The trick is that the total instruction fetch and execution of an ADC takes more than 2 cycles, but there's overlap with previous and following instructions so that the effective delay is only 2 cycles. Below you can see the timing diagram of the execution of this bit of code on my core. It should be instructive to compare this to the same instructions executed on visual6502.
Code:
FD2D 69 1F ADC #$1F
FD2F 30 02 BMI $FD33
There's a total of 5 cycles, from start to finish, but one overlaps with previous instruction, and two overlap with next instruction, so only 2 are counted for the ADC instruction time.
In the first cycle on the diagram, you see PC = FD2D, and also AB=FD2D. The AB signal is the Address Bus. So in this cycle, the memory is instructed to fetch the byte at location FD2D, which is the opcode of the ADC instruction. This cycle overlaps with the previous instruction, so we don't count it towards the ADC instruction.
In the second cycle, you see PC has incremented to FD2E and the AB follows it. The AB is actually not a register. It is a simple MUX, which happens to follow PC in this state. The default behavior is for the PC to increment and fetch the next byte. Either it is the operand, or it is the next instruction, but we'll need it anyway (there are some exceptions, like jumps). In the meantime, the memory read from cycle #1 has resulted in DI=69, which is the opcode for the ADC #$1F instruction. The state machine is now in the DECODE state, and decodes the instruction as an immediate. There's nothing it can do until it fetches the operand.
In the third cycle, DI=1F, so the operand has been fetched. Now, look at the ALU inputs. There's an AI (A Input) signal that is 41, and a BI (B Input) that's 1F. These values are the result of a set of MUXes. The AI MUX selects the accumulator (A=41), and the BI MUX selects DI (databus in). The CI is the carry input, which is set. So, there are no registers in front of the ALU. It's a combinatorial path straight from the data input bus and from the register file. At the same time, we see that PC=AB=FD2F, so the core is already telling memory to fetch the next instruction.

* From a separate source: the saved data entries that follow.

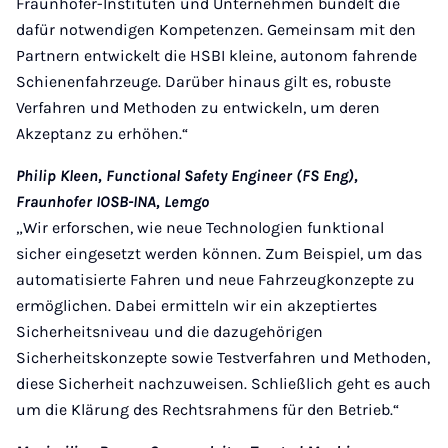
Fraunhofer-Instituten und Unternehmen bündelt die
dafür notwendigen Kompetenzen. Gemeinsam mit den
Partnern entwickelt die HSBI kleine, autonom fahrende
Schienenfahrzeuge. Darüber hinaus gilt es, robuste
Verfahren und Methoden zu entwickeln, um deren
Akzeptanz zu erhöhen.“
Philip Kleen, Functional Safety Engineer (FS Eng),
Fraunhofer IOSB-INA, Lemgo
„Wir erforschen, wie neue Technologien funktional
sicher eingesetzt werden können. Zum Beispiel, um das
automatisierte Fahren und neue Fahrzeugkonzepte zu
ermöglichen. Dabei ermitteln wir ein akzeptiertes
Sicherheitsniveau und die dazugehörigen
Sicherheitskonzepte sowie Testverfahren und Methoden,
diese Sicherheit nachzuweisen. Schließlich geht es auch
um die Klärung des Rechtsrahmens für den Betrieb.“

In the fourth cycle, the ADD output shows the output register of the ALU. This is a true register. It is equal to 61 (=41 + 1F + 1). On the DI input you can already see the opcode of the BMI instruction, and the core will start to decode it.
In the fifth cycle, the accumulator is written with new value (A=61), taken from ADD register in cycle #4. In the meantime, the core is in the BRA0 (Branch 0) state, and has to decide whether to take the branch or not. Just in time to use the results from previous instruction.